**What the task requires:** The records below must be transcribed exactly. Do not include the pictures.

Source texts of formatted documents
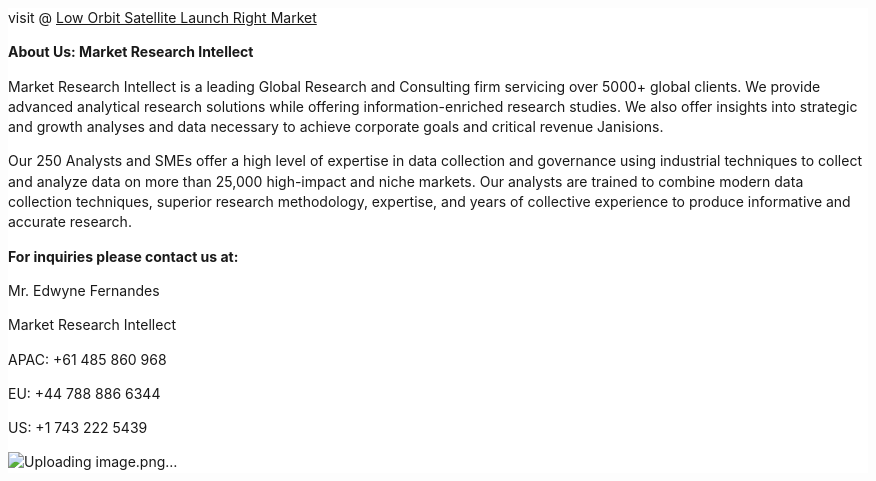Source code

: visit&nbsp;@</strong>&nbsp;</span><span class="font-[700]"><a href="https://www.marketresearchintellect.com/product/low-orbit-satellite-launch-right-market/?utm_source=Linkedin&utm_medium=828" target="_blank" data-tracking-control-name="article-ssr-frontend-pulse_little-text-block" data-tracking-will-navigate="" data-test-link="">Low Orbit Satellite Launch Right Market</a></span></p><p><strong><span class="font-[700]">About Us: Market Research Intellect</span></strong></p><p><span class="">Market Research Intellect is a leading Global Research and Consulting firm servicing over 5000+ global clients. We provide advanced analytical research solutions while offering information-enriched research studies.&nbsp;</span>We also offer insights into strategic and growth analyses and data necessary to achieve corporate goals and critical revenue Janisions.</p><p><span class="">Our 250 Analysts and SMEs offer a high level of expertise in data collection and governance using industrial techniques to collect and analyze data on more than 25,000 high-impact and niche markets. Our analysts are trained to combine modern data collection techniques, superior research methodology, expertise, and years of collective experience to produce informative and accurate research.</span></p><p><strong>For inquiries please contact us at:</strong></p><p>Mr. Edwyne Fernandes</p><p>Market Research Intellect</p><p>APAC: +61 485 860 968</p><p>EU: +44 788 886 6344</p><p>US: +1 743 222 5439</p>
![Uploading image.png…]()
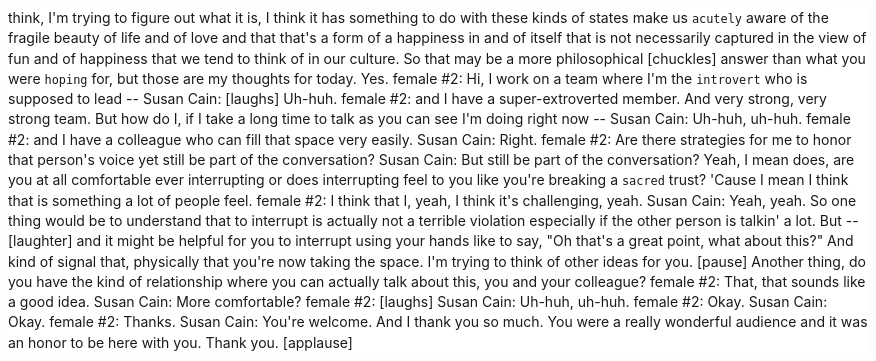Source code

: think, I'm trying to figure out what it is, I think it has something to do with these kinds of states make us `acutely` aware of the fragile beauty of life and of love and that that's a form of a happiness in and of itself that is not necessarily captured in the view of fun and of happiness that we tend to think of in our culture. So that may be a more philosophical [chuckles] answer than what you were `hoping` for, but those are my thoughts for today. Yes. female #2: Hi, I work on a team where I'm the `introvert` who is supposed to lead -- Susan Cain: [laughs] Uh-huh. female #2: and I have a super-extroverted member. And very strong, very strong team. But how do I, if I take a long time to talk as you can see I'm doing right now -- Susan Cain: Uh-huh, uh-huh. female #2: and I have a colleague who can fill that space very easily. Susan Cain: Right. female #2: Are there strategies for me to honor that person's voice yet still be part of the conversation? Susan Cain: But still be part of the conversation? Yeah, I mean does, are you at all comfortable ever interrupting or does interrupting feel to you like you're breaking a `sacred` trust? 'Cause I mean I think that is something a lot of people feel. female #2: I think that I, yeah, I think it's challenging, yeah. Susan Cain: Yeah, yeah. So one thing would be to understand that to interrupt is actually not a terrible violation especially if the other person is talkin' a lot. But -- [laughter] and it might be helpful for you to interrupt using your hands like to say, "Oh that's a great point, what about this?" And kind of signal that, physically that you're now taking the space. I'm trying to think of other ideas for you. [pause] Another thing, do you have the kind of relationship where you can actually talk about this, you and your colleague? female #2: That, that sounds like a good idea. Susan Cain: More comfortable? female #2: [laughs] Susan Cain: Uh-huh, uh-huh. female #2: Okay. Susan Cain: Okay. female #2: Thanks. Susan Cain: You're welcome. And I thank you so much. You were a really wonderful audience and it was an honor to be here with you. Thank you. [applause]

**Response to this task:**
Source code

: visit&nbsp;@</strong>&nbsp;</span><span class="font-[700]"><a href="https://www.marketresearchintellect.com/product/low-orbit-satellite-launch-right-market/?utm_source=Linkedin&utm_medium=828" target="_blank" data-tracking-control-name="article-ssr-frontend-pulse_little-text-block" data-tracking-will-navigate="" data-test-link="">Low Orbit Satellite Launch Right Market</a></span></p><p><strong><span class="font-[700]">About Us: Market Research Intellect</span></strong></p><p><span class="">Market Research Intellect is a leading Global Research and Consulting firm servicing over 5000+ global clients. We provide advanced analytical research solutions while offering information-enriched research studies.&nbsp;</span>We also offer insights into strategic and growth analyses and data necessary to achieve corporate goals and critical revenue Janisions.</p><p><span class="">Our 250 Analysts and SMEs offer a high level of expertise in data collection and governance using industrial techniques to collect and analyze data on more than 25,000 high-impact and niche markets. Our analysts are trained to combine modern data collection techniques, superior research methodology, expertise, and years of collective experience to produce informative and accurate research.</span></p><p><strong>For inquiries please contact us at:</strong></p><p>Mr. Edwyne Fernandes</p><p>Market Research Intellect</p><p>APAC: +61 485 860 968</p><p>EU: +44 788 886 6344</p><p>US: +1 743 222 5439</p>
![Uploading image.png…]()
Source code

: think, I'm trying to figure out what it is, I think it has something to do with these kinds of states make us `acutely` aware of the fragile beauty of life and of love and that that's a form of a happiness in and of itself that is not necessarily captured in the view of fun and of happiness that we tend to think of in our culture. So that may be a more philosophical [chuckles] answer than what you were `hoping` for, but those are my thoughts for today. Yes. female #2: Hi, I work on a team where I'm the `introvert` who is supposed to lead -- Susan Cain: [laughs] Uh-huh. female #2: and I have a super-extroverted member. And very strong, very strong team. But how do I, if I take a long time to talk as you can see I'm doing right now -- Susan Cain: Uh-huh, uh-huh. female #2: and I have a colleague who can fill that space very easily. Susan Cain: Right. female #2: Are there strategies for me to honor that person's voice yet still be part of the conversation? Susan Cain: But still be part of the conversation? Yeah, I mean does, are you at all comfortable ever interrupting or does interrupting feel to you like you're breaking a `sacred` trust? 'Cause I mean I think that is something a lot of people feel. female #2: I think that I, yeah, I think it's challenging, yeah. Susan Cain: Yeah, yeah. So one thing would be to understand that to interrupt is actually not a terrible violation especially if the other person is talkin' a lot. But -- [laughter] and it might be helpful for you to interrupt using your hands like to say, "Oh that's a great point, what about this?" And kind of signal that, physically that you're now taking the space. I'm trying to think of other ideas for you. [pause] Another thing, do you have the kind of relationship where you can actually talk about this, you and your colleague? female #2: That, that sounds like a good idea. Susan Cain: More comfortable? female #2: [laughs] Susan Cain: Uh-huh, uh-huh. female #2: Okay. Susan Cain: Okay. female #2: Thanks. Susan Cain: You're welcome. And I thank you so much. You were a really wonderful audience and it was an honor to be here with you. Thank you. [applause]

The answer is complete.